18 JUNE 2005, Page 5

J ust back from a weekend in Venice, where I attended

the 51st Biennale, along with what seemed like tens of thousands of others. I arrived in the city tired and late at night, so it wasn’t until the following morning that I realised I had been sharing a room with a skeleton. Really. I had been billeted with an eccentric artist; the skeleton was purely for reference. At the Biennale two years ago it was so hot that people were fainting into the canals. This year the weather was perfect: bright blue skies with warm sun. In the Giardini I clambered over upside-down beer bottles in Belgium’s pavilion, kicked small silver balls around the floor (Czech and Slovak) and overcame a blast of freezing air (Russia) in the name of art. Huge fun. The last time I was in Venice I was with Bernard Levin. The weather was cold, grey and mysterious, and we stayed in the Danieli. Days were spent in the Accademia, looking at paintings by Carpaccio, Bellini and Mantegna. I wonder what Bernard would have made of the beer bottles.

Igo and visit Bernard’s grave most weekends. While I was deadheading the flowers, I started talking to a man doing the same thing two graves along. We discussed tombstones. At this cemetery, no one is allowed a standing stone: ‘The placement of a FLAT MEMORIAL STONE only, of a maximum size of 0.6 metres x 1.2 metres, is allowed. No raised item will be permitted to be placed on the grave.’ My new friend thought that it was something to do with health and safety — the cemetery didn’t want to be sued if a stone toppled over on to a visitor or vandal. I thought it was because it was considered easier to cut the grass round a flat stone (which it isn’t, apparently). He also told me that Richard Tauber (tenor, 1892–1948) was buried a few rows away and that there were always flowers on his grave. Bernard would have liked that. The simple wooden stick with a brass plaque marking Bernard’s grave until the flat stone can be put down has disappeared. Wrenched up and stolen, I believe. There is also a hole in the side of the mound of earth — but the cemetery manager assures me that it was probably made by a fox, not a latterday Burke or Hare.

Instructions
1. Answer these questions about the diary entry:
(a) What happened at the Biennale two years earlier because of the heat?
(b) What is the largest memorial stone the cemetery allows?
(c) According to the cemetery manager, what probably made the hole in the side of the mound?
2. Name every painter whose work the diary entry says was viewed in the Accademia.
3. Carry on the diary entry about Venice and Bernard Levin's grave from its last sentence, in the same voice.
The data that comes next plays no part in this.

Dataset excerpt
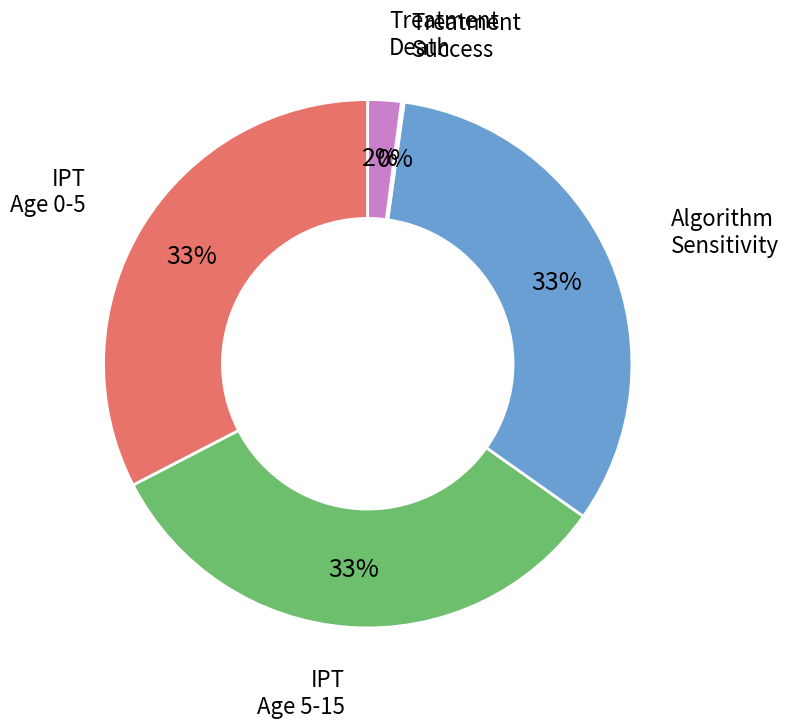

The IPT Age 0-5 slice represents 33% of the pie. True or false?

True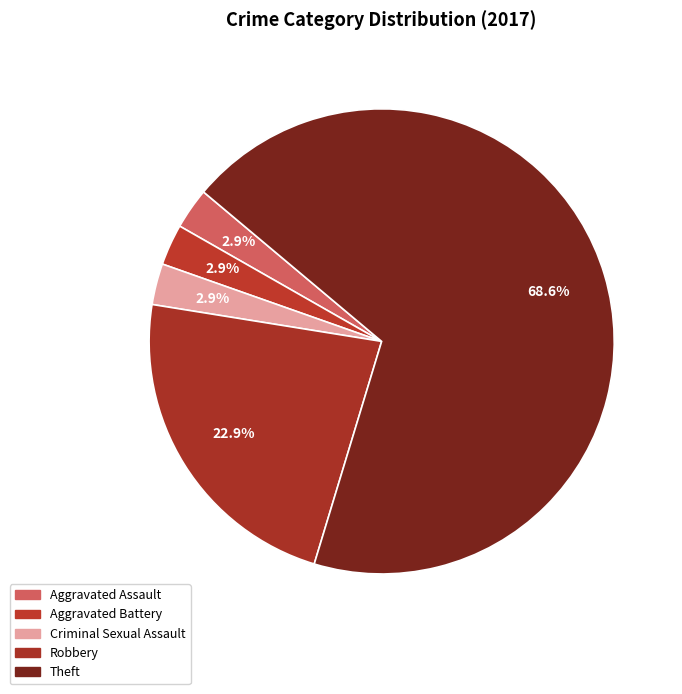

Is there a majority slice in this chart?

Yes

Task answers
1.
(a) People were fainting into the canals.
(b) A flat stone measuring 0.6 metres x 1.2 metres.
(c) A fox.

2. Carpaccio, Bellini and Mantegna.

3.
Can you name one SI unit? I couldn’t until a few weeks ago. Nor could the television presenters pitted against the critics in a special edition of University Challenge. This came up in conversation on Andros, where I spent a week before going to Venice. One of my fellow guests, an engineer, was not altogether surprised that no one knew what SI stood for — it’s the standard international system of units (metres, kilograms, seconds, etc.) — but he was irritated by the reaction of the contestants when told what it was: instead of looking slightly shamefaced, they looked rather superior, as if knowing the answer to an engineering/technological sort of question was somehow beneath them. Forget Brunel, Thomas Crapper, George Stephenson, Thomas Telford, then. Intellectual snobbery, the engineer decided. I think he has a point.

While on holiday, I was introduced to the joys of the iPod. If my octogenarian host could work one, I was damned if it was going to defeat me. I went to the Apple store in Regent’s Street — a hangar of a place, with assistants, all dressed in black, using walkie-talkies and speaking a barely comprehensible language of gigabites, shuffles and so on. Back home, I logged on to my computer, transferred two CDs and plugged in my iPod (the instructions were surprisingly user-friendly). There was only one rather major problem when I began using the iPod: the allegro from Schubert’s String Quartet in A Minor was followed by Dido’s ‘White Flag’, then came the andante, more Dido ... I must borrow a child for a tutorial. Nearly 30 per cent of The Spectator’s editorial staff are moving house, including me. To the annoyance of those who aren’t, there’s much talk about estate agents, surveyors, solicitors, contracts and, most important, is the price right. There’s a wonderful website which has become our online Bible. Log on to it, type in a street name and up comes the price of any property sold there in the past five years. It’s also a sneaky way of finding out how much friends paid for their new house. So I shan’t give its name. Ha.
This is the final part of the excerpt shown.